指示文
国鉄の人材活用センター卒業記念文集から引いた文章を、最後の文のあとから書き継いでもらえますか。

本文
人材活用センター卒業記念文集より

 「謡子追想」のモデルになった、国鉄労働組合東京地本新橋支部要員機動センター新橋支所分会が、分割・民営化から2年後の1989年5月に発行した、「人材活用センター」卒業記念文集の一部です。


国鉄に入ってから今まで

 私が国鉄に入ったばかりの時は、労働組合などというものは、学校の公民の時間にならったていどのことしか知らなかった。熱海の学園での新入社員研修の時間に、国鉄は赤字なのだから職員を減らし35万人体制にしなければならないと、いわれれば何の疑問もなくそれを受け入れた。今思い出しても、とても恐ろしいことだと思う。しかし現在の社会の中、労働組合というものを良く知らずに、会社の言うことを何の疑問もなく昔の私のように受け入れてしまう人や、疑問に思っても組合がなかったりしてどうにも出来ない人たちも少なくはないんじゃないかと思う。

資料一覧
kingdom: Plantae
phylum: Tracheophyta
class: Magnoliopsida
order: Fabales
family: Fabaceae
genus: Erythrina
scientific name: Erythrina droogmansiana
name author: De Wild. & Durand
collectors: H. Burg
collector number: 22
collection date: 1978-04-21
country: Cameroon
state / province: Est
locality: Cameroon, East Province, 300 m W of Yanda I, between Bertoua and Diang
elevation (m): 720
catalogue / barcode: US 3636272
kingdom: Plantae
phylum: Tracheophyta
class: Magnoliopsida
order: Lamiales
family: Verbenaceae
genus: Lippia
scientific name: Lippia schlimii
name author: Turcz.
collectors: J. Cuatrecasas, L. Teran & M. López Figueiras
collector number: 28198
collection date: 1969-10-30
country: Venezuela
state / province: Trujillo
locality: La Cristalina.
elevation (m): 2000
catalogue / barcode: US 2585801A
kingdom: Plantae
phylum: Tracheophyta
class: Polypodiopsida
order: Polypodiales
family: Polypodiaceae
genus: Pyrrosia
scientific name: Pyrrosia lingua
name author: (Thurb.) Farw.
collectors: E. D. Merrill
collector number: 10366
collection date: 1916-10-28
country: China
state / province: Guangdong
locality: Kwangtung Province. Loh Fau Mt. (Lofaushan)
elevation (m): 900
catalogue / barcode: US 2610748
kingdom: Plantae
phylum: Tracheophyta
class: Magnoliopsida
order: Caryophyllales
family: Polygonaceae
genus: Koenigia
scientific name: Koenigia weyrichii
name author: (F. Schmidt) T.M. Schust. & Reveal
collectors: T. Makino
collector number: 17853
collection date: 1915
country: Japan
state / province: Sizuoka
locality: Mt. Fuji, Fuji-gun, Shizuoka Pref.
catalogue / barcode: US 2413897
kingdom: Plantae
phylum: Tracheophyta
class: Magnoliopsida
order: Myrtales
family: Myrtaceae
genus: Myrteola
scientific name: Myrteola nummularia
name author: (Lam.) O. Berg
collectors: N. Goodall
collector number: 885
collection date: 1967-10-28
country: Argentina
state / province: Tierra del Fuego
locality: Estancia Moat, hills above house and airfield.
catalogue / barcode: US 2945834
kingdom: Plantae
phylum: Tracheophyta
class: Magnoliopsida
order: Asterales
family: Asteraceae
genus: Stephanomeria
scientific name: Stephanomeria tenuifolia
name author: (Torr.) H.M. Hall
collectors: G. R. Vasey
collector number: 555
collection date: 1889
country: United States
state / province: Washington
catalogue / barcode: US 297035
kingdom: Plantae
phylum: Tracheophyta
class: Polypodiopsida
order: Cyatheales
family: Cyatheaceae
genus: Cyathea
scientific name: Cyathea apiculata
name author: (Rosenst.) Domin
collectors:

解答
 そんな私が一番最初に発令された職場が扇町の駅だった。そこで私が見たものは、職場の安全や衛生、勤務について管理者に抗議している先輩たちの姿だった。この時の私は、国鉄が初めての就職だったので会社の上下関係みたいなものは、テレビのドラマのなかのようなものしかしらなかった。だから私にとって先輩たちの行動は初めて見聞きすることばかりだった。そんな私が、扇町で働く中、学んだことは、安全や自分の健康、働きやすい職場を守るためには、言うべきことは言わなければだめだということだった。
 そんな職場も合理化でなくなり、束京駅に転勤になった。扇町時代もふくめてこのころは分会や上部機関の指示にしたがってただ動いているだけだった。そんな何の経験もない私が、新橋支所時代には、いきなり組織部長をやり、つづいて財政部長と分会の役員をやらせてもらい、不慣れなもので皆に迷惑をかけてしまい申し訳ないと思っています。
 そんな新橋支所での約3年間は、ネームプレート、東京貨物ターミナル、短かい時間だったけど初めてのスト、そして分割民営化反対の闘争、まさに長いようで短かい3年間だった。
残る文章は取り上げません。